Чтобы вписать этих двух братьев в соответствующую перспективу, поглядим на небольшую группу людей, более значительных, чем они, и уж безусловно более известных, которые также «цеплялись за свою вершину» на том же отрезке века. В 1868, когда Ремо борется с ужасом перед мировым злом, Лев Толстой на постоялом дворе жалкого русского городишки Арзамас проводит в тоске и видениях ночь, которая распахнет перед ним запертые (или уже неосознанно приоткрытые им) двери, и это сделает из него нечто большее, чем просто гения. В сентябре 1872-го, когда Ремо тщательно подготавливает свое самоубийство, Рембо вместе с Верленом отплывает на корабле в Англию, а потом пускается в путь к Харару и навстречу своей смерти в марсельской больнице. Если за два года до этого Октав зашел бы в «Зеленое кабаре» в Шарлеруа, он мог бы оказаться рядом с лохматым юношей, пришедшим пешком из родного Шарлевиля с черновиком «Пьяного корабля» в кармане штанов.
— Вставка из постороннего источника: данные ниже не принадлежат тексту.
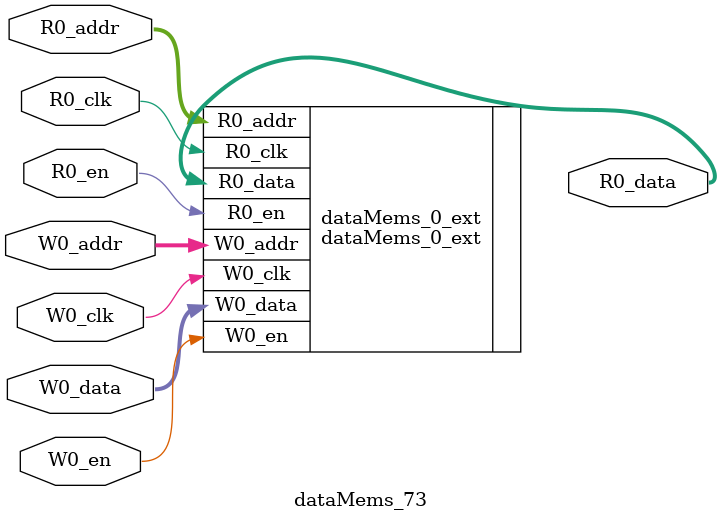
<source format=sv>
`ifndef RANDOMIZE
  `ifdef RANDOMIZE_REG_INIT
    `define RANDOMIZE
  `endif // RANDOMIZE_REG_INIT
`endif // not def RANDOMIZE
`ifndef RANDOMIZE
  `ifdef RANDOMIZE_MEM_INIT
    `define RANDOMIZE
  `endif // RANDOMIZE_MEM_INIT
`endif // not def RANDOMIZE

`ifndef RANDOM
  `define RANDOM $random
`endif // not def RANDOM

// Users can define 'PRINTF_COND' to add an extra gate to prints.
`ifndef PRINTF_COND_
  `ifdef PRINTF_COND
    `define PRINTF_COND_ (`PRINTF_COND)
  `else  // PRINTF_COND
    `define PRINTF_COND_ 1
  `endif // PRINTF_COND
`endif // not def PRINTF_COND_

// Users can define 'ASSERT_VERBOSE_COND' to add an extra gate to assert error printing.
`ifndef ASSERT_VERBOSE_COND_
  `ifdef ASSERT_VERBOSE_COND
    `define ASSERT_VERBOSE_COND_ (`ASSERT_VERBOSE_COND)
  `else  // ASSERT_VERBOSE_COND
    `define ASSERT_VERBOSE_COND_ 1
  `endif // ASSERT_VERBOSE_COND
`endif // not def ASSERT_VERBOSE_COND_

// Users can define 'STOP_COND' to add an extra gate to stop conditions.
`ifndef STOP_COND_
  `ifdef STOP_COND
    `define STOP_COND_ (`STOP_COND)
  `else  // STOP_COND
    `define STOP_COND_ 1
  `endif // STOP_COND
`endif // not def STOP_COND_

// Users can define INIT_RANDOM as general code that gets injected into the
// initializer block for modules with registers.
`ifndef INIT_RANDOM
  `define INIT_RANDOM
`endif // not def INIT_RANDOM

// If using random initialization, you can also define RANDOMIZE_DELAY to
// customize the delay used, otherwise 0.002 is used.
`ifndef RANDOMIZE_DELAY
  `define RANDOMIZE_DELAY 0.002
`endif // not def RANDOMIZE_DELAY

// Define INIT_RANDOM_PROLOG_ for use in our modules below.
`ifndef INIT_RANDOM_PROLOG_
  `ifdef RANDOMIZE
    `ifdef VERILATOR
      `define INIT_RANDOM_PROLOG_ `INIT_RANDOM
    `else  // VERILATOR
      `define INIT_RANDOM_PROLOG_ `INIT_RANDOM #`RANDOMIZE_DELAY begin end
    `endif // VERILATOR
  `else  // RANDOMIZE
    `define INIT_RANDOM_PROLOG_
  `endif // RANDOMIZE
`endif // not def INIT_RANDOM_PROLOG_

// Include register initializers in init blocks unless synthesis is set
`ifndef SYNTHESIS
  `ifndef ENABLE_INITIAL_REG_
    `define ENABLE_INITIAL_REG_
  `endif // not def ENABLE_INITIAL_REG_
`endif // not def SYNTHESIS

// Include rmemory initializers in init blocks unless synthesis is set
`ifndef SYNTHESIS
  `ifndef ENABLE_INITIAL_MEM_
    `define ENABLE_INITIAL_MEM_
  `endif // not def ENABLE_INITIAL_MEM_
`endif // not def SYNTHESIS

module dataMems_73(	// @[generators/ara/src/main/scala/UnsafeAXI4ToTL.scala:365:62]
  input  [4:0]   R0_addr,
  input          R0_en,
  input          R0_clk,
  output [258:0] R0_data,
  input  [4:0]   W0_addr,
  input          W0_en,
  input          W0_clk,
  input  [258:0] W0_data
);

  dataMems_0_ext dataMems_0_ext (	// @[generators/ara/src/main/scala/UnsafeAXI4ToTL.scala:365:62]
    .R0_addr (R0_addr),
    .R0_en   (R0_en),
    .R0_clk  (R0_clk),
    .R0_data (R0_data),
    .W0_addr (W0_addr),
    .W0_en   (W0_en),
    .W0_clk  (W0_clk),
    .W0_data (W0_data)
  );
endmodule


</source>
Я не пытаюсь набросать здесь сцену из романа: буйный архангел, которого в тот момент больше всего волновали громадные груди служанки, подавшей ему кружку пива, не признал бы в хорошо одетом господине бледного серафима, а последний наверняка отнесся бы к пророку, как к проходимцу. Если в 1873 году слухи о выстреле Верлена53 дошли до ушей Октава, ссора двух сомнительных поэтов показалась бы ему одним из эпизодов газетной хроники, слишком гнусных, чтобы упоминать о них за обеденным столом.